With that out of the way, democracy doesn’t work. Democracy never has worked, which is why no one has implemented real democracy on a national level since Athens submitted to Phillip II of Macedon after the Battle of Chaeronea in 338 BC. What we call “democracy” in Western governance has no connection to this form of government and no correlation to it beyond elections.
What can work is a representative Republic of some sort, which is what we have in Western so-called democracies that haven’t retained their monarchical dynasties. And even they are basically just parliamentary Republics with a figurehead monarch as head of state.
The problem with our Republic in the United States is that we have too much apathy, with about 45 percent of eligible voters not voting, and more then 90 percent of those who do vote apparently willing to vote for idiots and crooks rather than demand better.

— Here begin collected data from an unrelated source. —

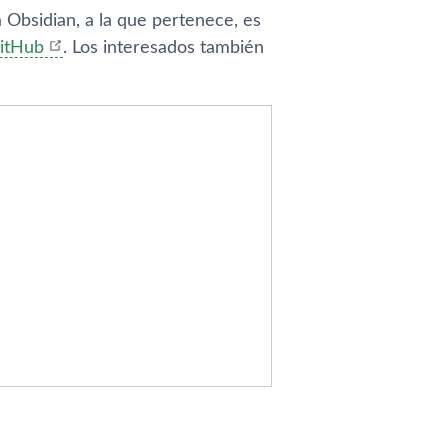
Obsidian, a la que pertenece, es
GitHub
. Los interesados también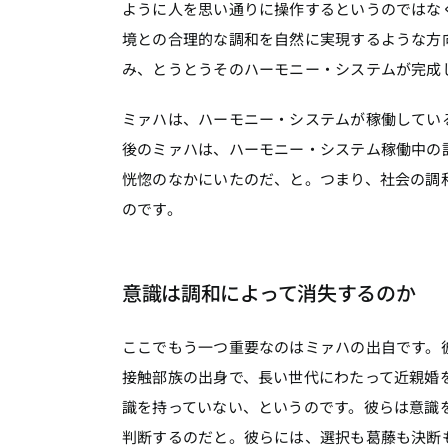
ように人を思い通りに操作するというのではな
境との合理的な調和を自然に実現するような方
み、とうとうそのハーモニー・システムが完成
ミァハは、ハーモニー・システムが稼働してい
後のミァハは、ハーモニー・システム稼働中の
恍惚のなかにいたのだ、と。つまり、社会の調
のです。
意識は調和によって消失するのか
ここでもう一つ重要なのはミァハの出自です。
接触部族の出身で、長い世代にわたって近親婚
識を持っていない、というのです。彼らは意識
判断するのだと。彼らには、選択も葛藤も決断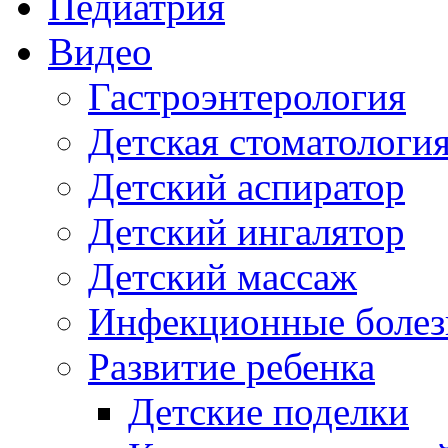
Педиатрия
Видео
Гастроэнтерология
Детская стоматологи
Детский аспиратор
Детский ингалятор
Детский массаж
Инфекционные болез
Развитие ребенка
Детские поделки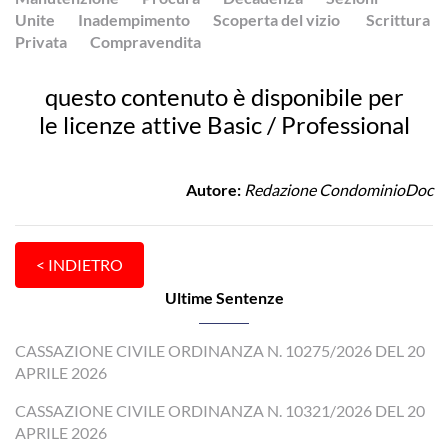
Unite
Inadempimento
Scoperta del vizio
Scrittura
Privata
Compravendita
questo contenuto è disponibile per
le licenze attive Basic / Professional
Autore:
Redazione CondominioDoc
Ultime Sentenze
CASSAZIONE CIVILE ORDINANZA N. 10275/2026 DEL 20
APRILE 2026
CASSAZIONE CIVILE ORDINANZA N. 10321/2026 DEL 20
APRILE 2026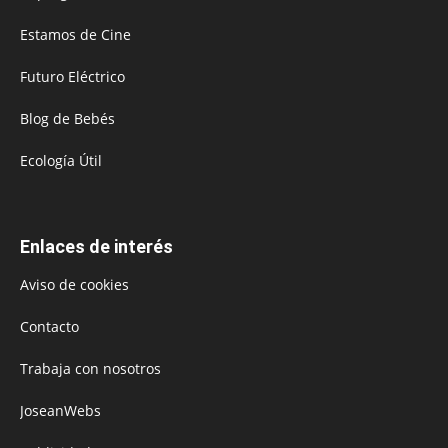
Estamos de Cine
Futuro Eléctrico
Blog de Bebés
Ecología Útil
Enlaces de interés
Aviso de cookies
Contacto
Trabaja con nosotros
JoseanWebs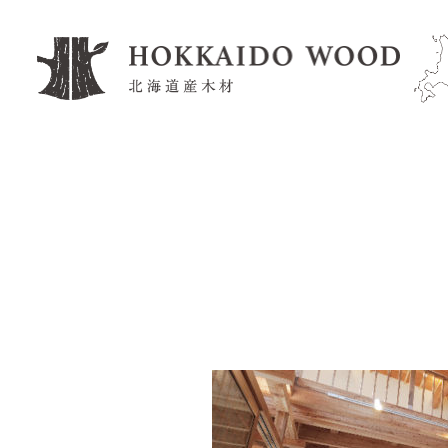
工務店・住宅メーカー
木材加工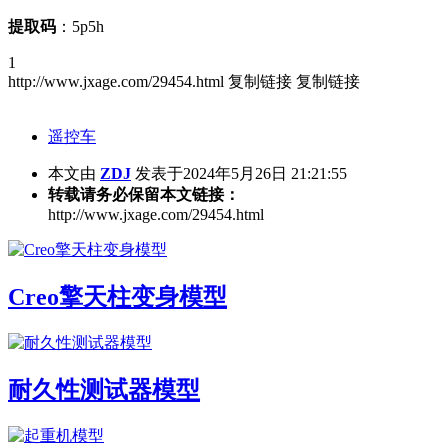
提取码
：5p5h
1
http://www.jxage.com/29454.html
复制链接
复制链接
遥控车
本文由
ZDJ
发表于2024年5月26日 21:21:55
转载请务必保留本文链接：
http://www.jxage.com/29454.html
Creo擎天柱变身模型
耐久性测试器模型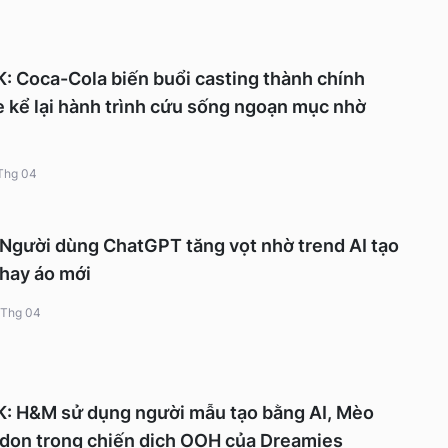
Coca-Cola biến buổi casting thành chính
 kể lại hành trình cứu sống ngoạn mục nhờ
Thg 04
Người dùng ChatGPT tăng vọt nhờ trend AI tạo
thay áo mới
 Thg 04
 H&M sử dụng người mẫu tạo bằng AI, Mèo
don trong chiến dịch OOH của Dreamies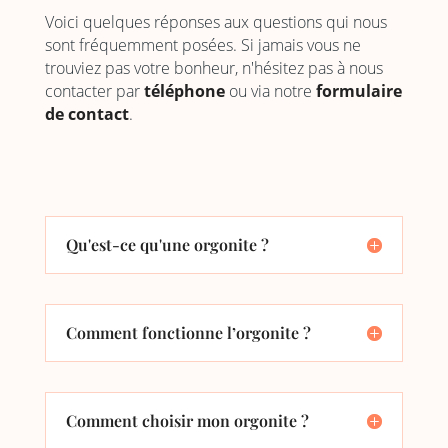
Voici quelques réponses aux questions qui nous
sont fréquemment posées. Si jamais vous ne
trouviez pas votre bonheur, n'hésitez pas à nous
contacter par
téléphone
ou via notre
formulaire
de contact
.
Qu'est-ce qu'une orgonite ?
Comment fonctionne l’orgonite ?
Comment choisir mon orgonite ?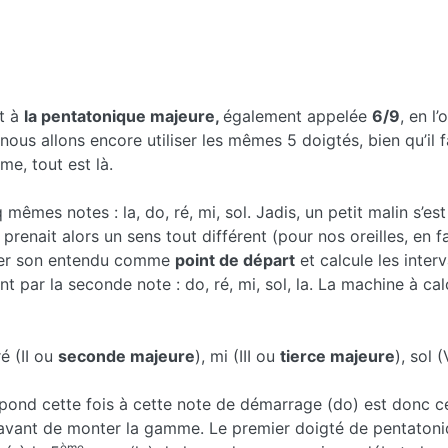
t à
la pentatonique majeure,
également appelée
6/9
, en l
nous allons encore utiliser les mêmes 5 doigtés, bien qu’il f
e, tout est là.
 mêmes notes : la, do, ré, mi, sol. Jadis, un petit malin 
 prenait alors un sens tout différent (pour nos oreilles, en f
mier son entendu comme
point de départ
et calcule les inter
 par la seconde note : do, ré, mi, sol, la. La machine à c
ré (II ou
seconde majeure
), mi (III ou
tierce majeure
), sol 
spond cette fois à cette note de démarrage (do) est donc c
 avant de monter la gamme. Le premier doigté de pentato
ème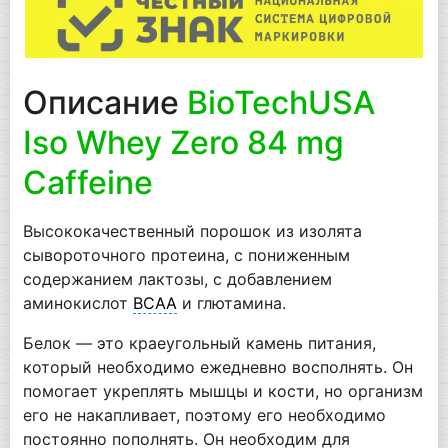
Описание
BioTechUSA
Iso Whey Zero 84 mg
Caffeine
Высококачественный порошок из изолята
сывороточного протеина, с пониженным
содержанием лактозы, с добавлением
аминокислот
BCAA
и глютамина.
Белок — это краеугольный камень питания,
который необходимо ежедневно восполнять. Он
помогает укреплять мышцы и кости, но организм
его не накапливает, поэтому его необходимо
постоянно пополнять. Он необходим для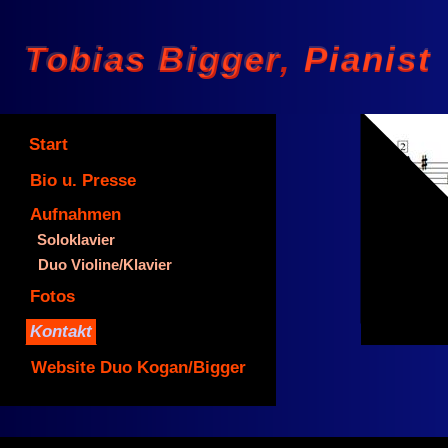
Tobias Bigger Pianist
Tobias Bigger, Pianist
Start
Bio u. Presse
Aufnahmen
Soloklavier
©
Duo Violine/Klavier
Fotos
Kontakt
Website Duo Kogan/Bigger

When you have a situation like this, that’s when your system of government is in danger and you can have a dictatorship situation form.
My solution is simply to ignore those who don’t vote and treat them essentially as subjects until they make an effort to participate in the process, but even that isn’t going to work unless the people who do care enough to vote start caring enough about the quality and worthiness of the candidates, and refuse to vote for people like Hillary Clinton and Donald Trump just because two political cartels offered them up as candidates.
And unless and until that changes, then we’re on the slow road to dictatorship, and probably Fascism as well—the real thing, not these left-wingers calling anything they don’t agree with “Fascism.”